Exercise goal
Print the entries exactly as given.

[Saved data entries]
● ● ●

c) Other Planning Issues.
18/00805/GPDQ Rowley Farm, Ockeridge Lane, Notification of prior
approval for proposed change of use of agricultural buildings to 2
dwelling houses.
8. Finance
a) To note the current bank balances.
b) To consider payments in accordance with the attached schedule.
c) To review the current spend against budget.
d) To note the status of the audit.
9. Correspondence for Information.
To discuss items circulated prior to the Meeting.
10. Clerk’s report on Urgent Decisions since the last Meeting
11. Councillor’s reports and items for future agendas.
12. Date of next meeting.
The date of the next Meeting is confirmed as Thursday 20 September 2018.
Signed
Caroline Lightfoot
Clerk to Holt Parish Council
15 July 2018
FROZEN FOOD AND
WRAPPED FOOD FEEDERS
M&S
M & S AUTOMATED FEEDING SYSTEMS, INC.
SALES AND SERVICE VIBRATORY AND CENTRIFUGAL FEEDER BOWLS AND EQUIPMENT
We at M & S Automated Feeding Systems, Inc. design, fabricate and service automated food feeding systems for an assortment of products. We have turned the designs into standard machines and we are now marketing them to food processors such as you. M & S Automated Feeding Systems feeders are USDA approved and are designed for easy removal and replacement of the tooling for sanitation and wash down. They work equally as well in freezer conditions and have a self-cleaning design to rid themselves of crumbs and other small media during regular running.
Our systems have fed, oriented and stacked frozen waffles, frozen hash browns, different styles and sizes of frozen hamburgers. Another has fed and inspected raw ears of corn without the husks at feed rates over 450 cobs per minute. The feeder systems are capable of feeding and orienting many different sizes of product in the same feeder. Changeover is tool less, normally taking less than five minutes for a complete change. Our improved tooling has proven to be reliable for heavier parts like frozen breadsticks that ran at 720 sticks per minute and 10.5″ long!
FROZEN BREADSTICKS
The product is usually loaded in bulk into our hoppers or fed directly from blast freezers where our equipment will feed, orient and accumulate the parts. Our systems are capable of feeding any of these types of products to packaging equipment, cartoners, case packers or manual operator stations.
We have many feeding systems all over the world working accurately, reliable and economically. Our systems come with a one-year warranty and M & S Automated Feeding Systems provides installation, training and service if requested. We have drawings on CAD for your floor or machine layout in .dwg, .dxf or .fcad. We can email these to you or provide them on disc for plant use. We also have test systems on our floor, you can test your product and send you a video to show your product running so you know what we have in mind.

● ● ●

Answer for this exercise
c) Other Planning Issues.
18/00805/GPDQ Rowley Farm, Ockeridge Lane, Notification of prior
approval for proposed change of use of agricultural buildings to 2
dwelling houses.
8. Finance
a) To note the current bank balances.
b) To consider payments in accordance with the attached schedule.
c) To review the current spend against budget.
d) To note the status of the audit.
9. Correspondence for Information.
To discuss items circulated prior to the Meeting.
10. Clerk’s report on Urgent Decisions since the last Meeting
11. Councillor’s reports and items for future agendas.
12. Date of next meeting.
The date of the next Meeting is confirmed as Thursday 20 September 2018.
Signed
Caroline Lightfoot
Clerk to Holt Parish Council
15 July 2018
FROZEN FOOD AND
WRAPPED FOOD FEEDERS
M&S
M & S AUTOMATED FEEDING SYSTEMS, INC.
SALES AND SERVICE VIBRATORY AND CENTRIFUGAL FEEDER BOWLS AND EQUIPMENT
We at M & S Automated Feeding Systems, Inc. design, fabricate and service automated food feeding systems for an assortment of products. We have turned the designs into standard machines and we are now marketing them to food processors such as you. M & S Automated Feeding Systems feeders are USDA approved and are designed for easy removal and replacement of the tooling for sanitation and wash down. They work equally as well in freezer conditions and have a self-cleaning design to rid themselves of crumbs and other small media during regular running.
Our systems have fed, oriented and stacked frozen waffles, frozen hash browns, different styles and sizes of frozen hamburgers. Another has fed and inspected raw ears of corn without the husks at feed rates over 450 cobs per minute. The feeder systems are capable of feeding and orienting many different sizes of product in the same feeder. Changeover is tool less, normally taking less than five minutes for a complete change. Our improved tooling has proven to be reliable for heavier parts like frozen breadsticks that ran at 720 sticks per minute and 10.5″ long!
FROZEN BREADSTICKS
The product is usually loaded in bulk into our hoppers or fed directly from blast freezers where our equipment will feed, orient and accumulate the parts. Our systems are capable of feeding any of these types of products to packaging equipment, cartoners, case packers or manual operator stations.
We have many feeding systems all over the world working accurately, reliable and economically. Our systems come with a one-year warranty and M & S Automated Feeding Systems provides installation, training and service if requested. We have drawings on CAD for your floor or machine layout in .dwg, .dxf or .fcad. We can email these to you or provide them on disc for plant use. We also have test systems on our floor, you can test your product and send you a video to show your product running so you know what we have in mind.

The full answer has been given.